Argentina sits fifth in South American qualifying, the same position it occupied two matches ago. But a closer look at the team's performance, especially without its banned star Lionel Messi, reveals that the country's campaign for the 2018 tournament in Russia could be in jeopardy.
Tuesday's 2-0 defeat in Bolivia, combined with other results from the 14th round of matches, has left the 2014 finalists in a continental playoff position - against a team from Oceania. However, the two goals scored against Edgardo Bauza's side in La Paz pale in comparison to the setback delivered by FIFA just hours before kickoff, with the four-match ban handed out to Messi.
FIFA took action after Messi insulted a linesman during the team's 1-0 victory against Chile on Thursday - a game in which FIFA's five-time world player of the year scored the winning goal.
With only four qualifiers left to play, the stakes are high for the Argentine soccer federation, which has announced it will appeal FIFA's verdict in the hope that Messi might make an early return from suspension.
Meanwhile, Bauza is preparing to tough it out.
''We are only thinking about the future,'' said the coach, who is under growing pressure to step aside after eight matches in charge, which have produced three losses, three wins and two draws. ''We know that it will be a fight and we will keep fighting.''
However, it will be a battle without the team's captain and top goal scorer. History and statistics show that Argentina's fortunes are closely tied to Messi's: the team has won only once in eight matches played in qualifying without the Barcelona star.
''It is impossible to replace Messi,'' said Cesar Luis Menotti, Argentina's World Cup winning coach in 1978. ''You can change your tactics, but Messi can't be replaced. It would be like replacing (Diego) Maradona''.
Along with Messi, Bauza also had to cope with other absentees for the match in Bolivia. Striker Gonzalo Higuain and midfielder Javier Mascherano were both suspended, while forward Paulo Dybala failed to recover from injury. Striker Sergio Aguero only appeared for the second half.
Bauza also highlighted the problem raised by the timing of FIFA's verdict, saying ''it is strange'' that Messi's ban was decided so quickly. ''We're surprised by how little time we were given to present our position,'' he said.
With or without Messi, all is not lost for a team that has played at every World Cup after the 1970 tournament in Mexico.

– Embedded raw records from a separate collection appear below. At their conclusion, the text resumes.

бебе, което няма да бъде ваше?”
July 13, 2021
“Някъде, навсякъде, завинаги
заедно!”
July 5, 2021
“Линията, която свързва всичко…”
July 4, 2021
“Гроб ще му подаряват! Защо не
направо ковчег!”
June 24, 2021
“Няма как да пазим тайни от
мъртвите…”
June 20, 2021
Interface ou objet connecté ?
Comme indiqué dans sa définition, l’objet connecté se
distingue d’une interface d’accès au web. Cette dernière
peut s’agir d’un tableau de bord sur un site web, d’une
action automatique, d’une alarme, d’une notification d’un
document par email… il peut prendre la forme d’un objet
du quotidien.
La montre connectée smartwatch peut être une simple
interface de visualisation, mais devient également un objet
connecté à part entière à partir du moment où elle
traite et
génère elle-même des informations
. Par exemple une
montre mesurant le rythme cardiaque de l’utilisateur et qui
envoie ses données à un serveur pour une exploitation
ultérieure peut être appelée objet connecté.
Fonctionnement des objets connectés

Although sixth-place Ecuador is only two points behind in the standings, fourth-place Chile and third-place Uruguay are just one point above. Colombia is also within range, just two points ahead, in second place, behind already-qualified Brazil.

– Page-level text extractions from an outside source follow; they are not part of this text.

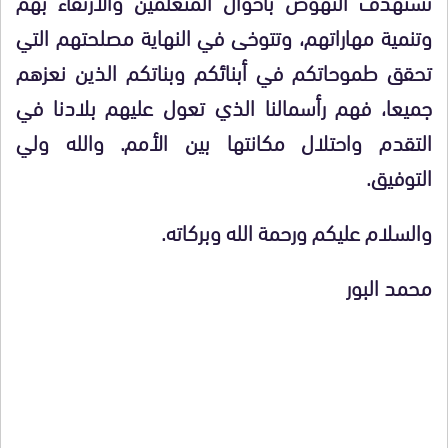
تستهدف النهوض بأحوال المتعلمين والارتقاء بهم
وتنمية مهاراتهم، وتتوخى في النهاية مصلحتهم التي
تحقق طموحاتكم في أبنائكم وبناتكم الذين نعزهم
جميعا، فهم رأسمالنا الذي تعول عليهم بلادنا في
التقدم واحتلال مكانتها بين الأمم. والله ولي
التوفيق.
والسلام عليكم ورحمة الله وبركاته.
محمد البور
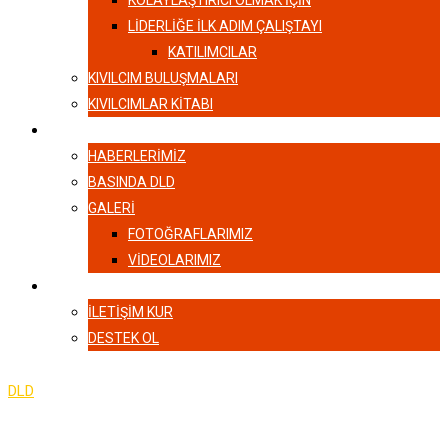
KOLAYLAŞTIRICI OLMAK İÇİN
LIDERLIĞE İLK ADIM ÇALIŞTAYI
KATILIMCILAR
KIVILCIM BULUŞMALARI
KIVILCIMLAR KITABI
HABERLER
HABERLERIMIZ
BASINDA DLD
GALERI
FOTOĞRAFLARIMIZ
VIDEOLARIMIZ
İLETIŞIM
İLETIŞIM KUR
DESTEK OL
DLD
-
Instructors Slider 4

Argentina's next qualifier will be in August against Uruguay, which has lost its last two matches - against Brazil (4-1) and Peru (2-1). Afterward, Bauza's team faces Venezuela and Peru, with Messi currently expected to return for the last match of the qualifying campaign, against Ecuador.
If Argentina needs inspiration for the long months ahead, it could always look to its old rival, Brazil.
The Selecao made a humiliating first-round exit from the Copa America in 2016 and had been struggling in World Cup qualifying with Dunga in charge. However, the arrival of new coach Tite turned around both the performances and results, with Tuesday's 3-0 victory over Paraguay making Brazil the first team to qualify for Russia after an 8-game winning streak.
Bringing back the good times was just what Messi's Barcelona teammate Neymar had wanted from Brazil's game in Sao Paulo.
''I remember, when I was younger, I loved to watch the Brazil games with Ronaldo, Ronaldinho, Robinho - they were my idols,'' Neymar said. ''Now we're doing it again, and I'm very happy for that.''
Whether Argentina can also restore its fortunes, without Messi, remains to be seen.